**Document passage**
A fraction is a numerator divided by a denominator that doesn’t cancel out into an integer value. When evaluating fractions, these are rational values where the denominator divides the numerator. For instance, ¾ of x divides x by four and counts 3 of those 4 parts.
Alternatively, you can use the Greatest Common Factor to reduce a fraction to its Least Common Denominator.
For instance: 4/8 = ½ because 4/8 divided by 4/4= ½.
The above example shows what happens when you do what is commonly known as canceling out. You’re in essence dividing 1 as the numerator divided by the denominator as the same values.
Taking Fractions of Wholes
For example ¾ of 120.
Step 1: Divide the whole number by the denominator
120 ÷ 4 = 30
Step 2: Multiply the quotient by the numerator
30 x 3 = 90
Hence, you have an easy way of getting ¾ of 120 rather than multiplying 120 by 3 and then dividing the product by 4. This method is efficient because you’re going to work with smaller values. Since multiplication and division have pretty much the same order of operation, you can start by dividing first and then multiplying instead of processing out the numerator then the denominator with larger values.

**Exercise**
Answer these about the fractions text:
1. What does 4/8 reduce to?
2. In Step 1 of finding ¾ of 120, what is 120 divided by, and what is the result?
3. Why does the text say dividing first is efficient?
You won't need the lines after this text.

**Data**
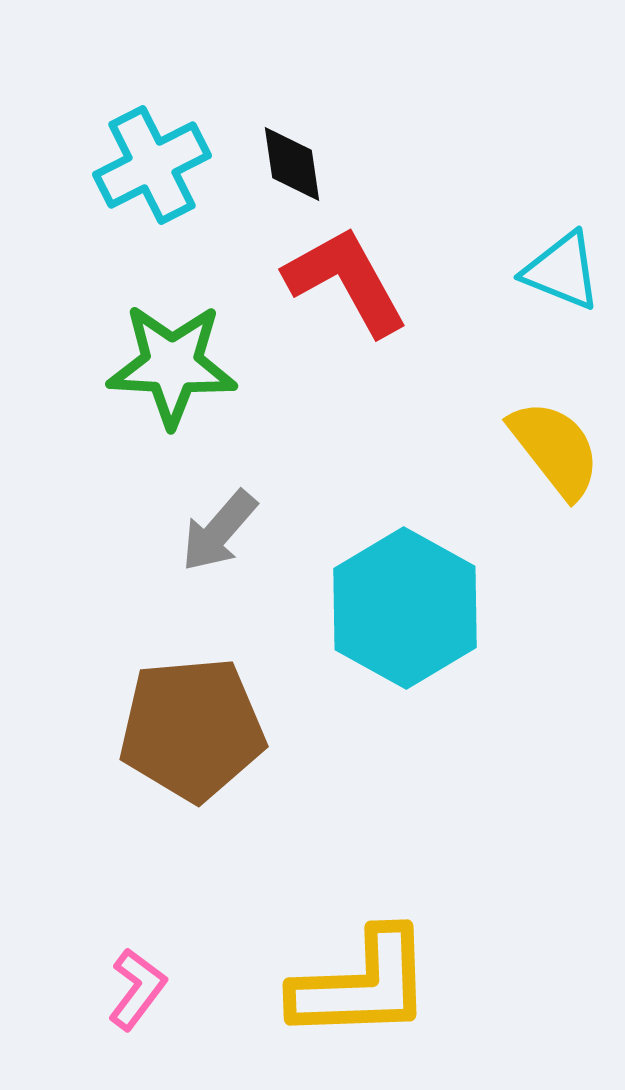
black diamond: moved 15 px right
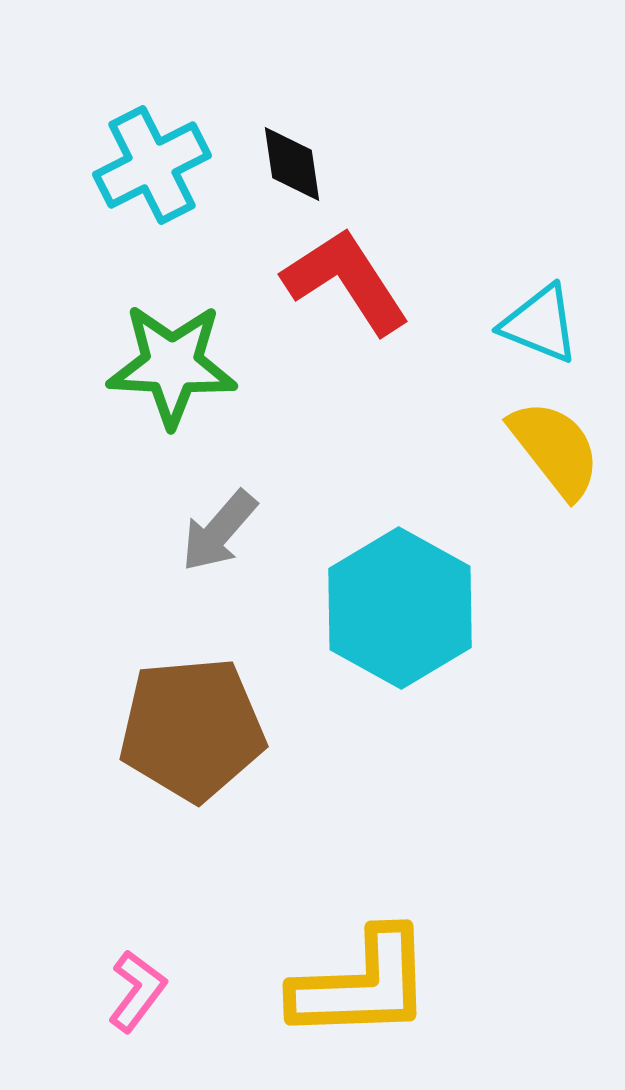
cyan triangle: moved 22 px left, 53 px down
red L-shape: rotated 4 degrees counterclockwise
cyan hexagon: moved 5 px left
pink L-shape: moved 2 px down
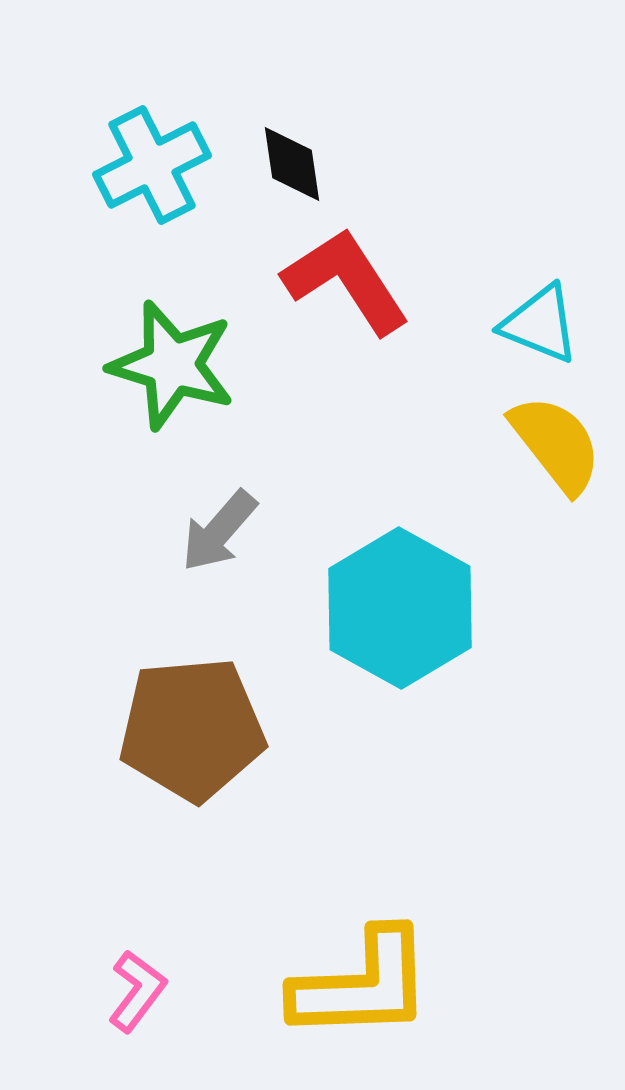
green star: rotated 14 degrees clockwise
yellow semicircle: moved 1 px right, 5 px up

**Reply to the exercise**
1. ½
2. 4, giving 30
3. You work with smaller values.